Stuck on "loading container image from cache"
Hi, I have updated my serverless endpint release version but some of my workers are stuck on "loading container image from cache" even though its a new version that shouldn't exists in the cache to begin with.
Any advice on how to solve this issue?
20 Replies
Use another tag, re-push using new image tag
Thanks for such a quick response! I am using a brand new tag that's why I had to increment the release version accordingly. Some of the workers are pulling the image as expected but some are just "loading container image from cache"... :/
This doesn't fix the issue but you can quickly reload to new version by setting max workers to 0 then once all workers stop put back to desired value.

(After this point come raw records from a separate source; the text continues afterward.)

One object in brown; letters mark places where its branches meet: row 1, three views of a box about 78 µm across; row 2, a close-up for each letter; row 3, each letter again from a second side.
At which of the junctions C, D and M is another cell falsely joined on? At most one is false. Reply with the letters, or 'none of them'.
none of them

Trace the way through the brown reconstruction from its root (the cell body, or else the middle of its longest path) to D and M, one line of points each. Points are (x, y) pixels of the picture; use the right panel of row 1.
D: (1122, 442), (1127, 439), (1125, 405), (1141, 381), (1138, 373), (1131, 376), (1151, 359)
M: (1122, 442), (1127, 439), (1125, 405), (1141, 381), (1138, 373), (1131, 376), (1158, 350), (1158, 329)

also, might want to block out EU- regions as there is an active network issue there.
Hmm now EU too?
Some you mean stale workers? Or the latest one
oh gosh, looks like you are right. The workers that are stuck on loading from cache are on EU.
Oh they said OR... I was noticing same in EU.
Thanks!
That's kind of weird
I found when that happens if left alone they will evenetualy pull the image and start but it does take some time.
yup, I disabled EU workers and all my workers are pulling as expected. Thanks alot guys!
@nerdylive Should I mention elsewhere that this same issue seems to be impacting EU?
That's should be the normal behavior for rolling in production yes
Hmm yeah if you have experienced network related issues feel free to open a ticket
I keep getting these:
and when this happens then it NEVER loads! Wish this would get fixed. 😦
do you have a endpoint id or job id for me to take a look?
I don't I just delete it and removed the region from my selection.
yeah, it would be hard to look up without any id, save the id with error next time.🙏🏻
I am getting this issue again. My endpoint ID is lzpelslkrkfml2 This was trying to load on worker id n1jxzk00as5yk0 in CA-MTL-1 When this happens it never loads just hangs in init forever.
It did finally load. It took 28 minutes and 17 seconds.
From the logs, it looks like you first sent a request that took a while, then you canceled it. After that, a new worker was created and terminated by you, and then the n1jxz worker was deployed. How large is your Docker image? Downloading the image can take some time. You might want to set your max workers to 2 or 3. This way, multiple workers can initialize at the same time, instead of just waiting on one.
81.5 GB image size currently. I plan to set more max workers when I go into production but I tend to keep at max 1 during development to reduce delay between versions. I think I was being thrown off since it was not giving any updates during the entire 28 minutes. I did not expect it to ever finish. I plan to keep baking more and more models in until something breaks. The more I can load on a single endpoint the less workers I need and it should help with Flashboot.